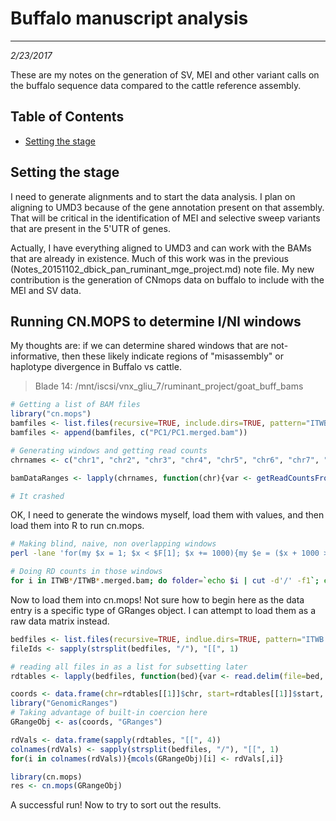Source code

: # Buffalo manuscript analysis
---
*2/23/2017*

These are my notes on the generation of SV, MEI and other variant calls on the buffalo sequence data compared to the cattle reference assembly.

## Table of Contents
* [Setting the stage](#stage)


## Setting the stage
I need to generate alignments and to start the data analysis. I plan on aligning to UMD3 because of the gene annotation present on that assembly. That will be critical in the identification of MEI and selective sweep variants that are present in the 5'UTR of genes.

Actually, I have everything aligned to UMD3 and can work with the BAMs that are already in existence. Much of this work was in the previous (Notes_20151102_dbick_pan_ruminant_mge_project.md) note file. My new contribution is the generation of CNmops data on buffalo to include with the MEI and SV data.

## Running CN.MOPS to determine I/NI windows

My thoughts are: if we can determine shared windows that are not-informative, then these likely indicate regions of "misassembly" or haplotype divergence in Buffalo vs cattle.

> Blade 14: /mnt/iscsi/vnx_gliu_7/ruminant_project/goat_buff_bams

```R
# Getting a list of BAM files
library("cn.mops")
bamfiles <- list.files(recursive=TRUE, include.dirs=TRUE, pattern="ITWB.+merged.bam$")
bamfiles <- append(bamfiles, c("PC1/PC1.merged.bam"))

# Generating windows and getting read counts
chrnames <- c("chr1", "chr2", "chr3", "chr4", "chr5", "chr6", "chr7", "chr8", "chr9", "chr10", "chr11", "chr12", "chr13", "chr14", "chr15", "chr16", "chr17", "chr18", "chr19", "chr20", "chr21", "chr22", "chr23", "chr24", "chr25", "chr26", "chr27", "chr28", "chr29", "chrX")

bamDataRanges <- lapply(chrnames, function(chr){var <- getReadCountsFromBAM(bamfiles, mode="paired", WL=1000, refSeqName=chr); return(c(var, chr))})

# It crashed
```

OK, I need to generate the windows myself, load them with values, and then load them into R to run cn.mops.

```bash
# Making blind, naive, non overlapping windows
perl -lane 'for(my $x = 1; $x < $F[1]; $x += 1000){my $e = ($x + 1000 > $F[1])? $F[1] : $x + 1000; if($e - $x < 500){next;} print "$F[0]\t$x\t$e";}' < ../../reference/umd3_kary_nmask_hgap.fa.fai > umd3_naive_1kb_nonovlp_wins.bed

# Doing RD counts in those windows
for i in ITWB*/ITWB*.merged.bam; do folder=`echo $i | cut -d'/' -f1`; echo $folder; samtools bedcov umd3_naive_1kb_nonovlp_wins.bed $i > ${folder}/${folder}.1kb.rd.bed; done
``` 

Now to load them into cn.mops! Not sure how to begin here as the data entry is a specific type of GRanges object. I can attempt to load them as a raw data matrix instead.

```R
bedfiles <- list.files(recursive=TRUE, indlue.dirs=TRUE, pattern="ITWB.+.1kb.rd.bed$")
fileIds <- sapply(strsplit(bedfiles, "/"), "[[", 1)

# reading all files in as a list for subsetting later
rdtables <- lapply(bedfiles, function(bed){var <- read.delim(file=bed, sep="\t", header=FALSE, col.names=c("chr", "start", "end", "value")); fname <- sapply(strsplit(bed, "/"), "[[", 1); return(c(var, fname))})

coords <- data.frame(chr=rdtables[[1]]$chr, start=rdtables[[1]]$start, end=rdtables[[1]]$end)
library("GenomicRanges")
# Taking advantage of built-in coercion here
GRangeObj <- as(coords, "GRanges")

rdVals <- data.frame(sapply(rdtables, "[[", 4))
colnames(rdVals) <- sapply(strsplit(bedfiles, "/"), "[[", 1)
for(i in colnames(rdVals)){mcols(GRangeObj)[i] <- rdVals[,i]}

library(cn.mops)
res <- cn.mops(GRangeObj)

```

A successful run! Now to try to sort out the results.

Exercise:
Each line from the start of the entries above through the line with "## Setting the stage" should be duplicated exactly, leaving out the pictures.

Exercise result:
Source code

: # Buffalo manuscript analysis
---
*2/23/2017*

These are my notes on the generation of SV, MEI and other variant calls on the buffalo sequence data compared to the cattle reference assembly.

## Table of Contents
* [Setting the stage](#stage)


## Setting the stage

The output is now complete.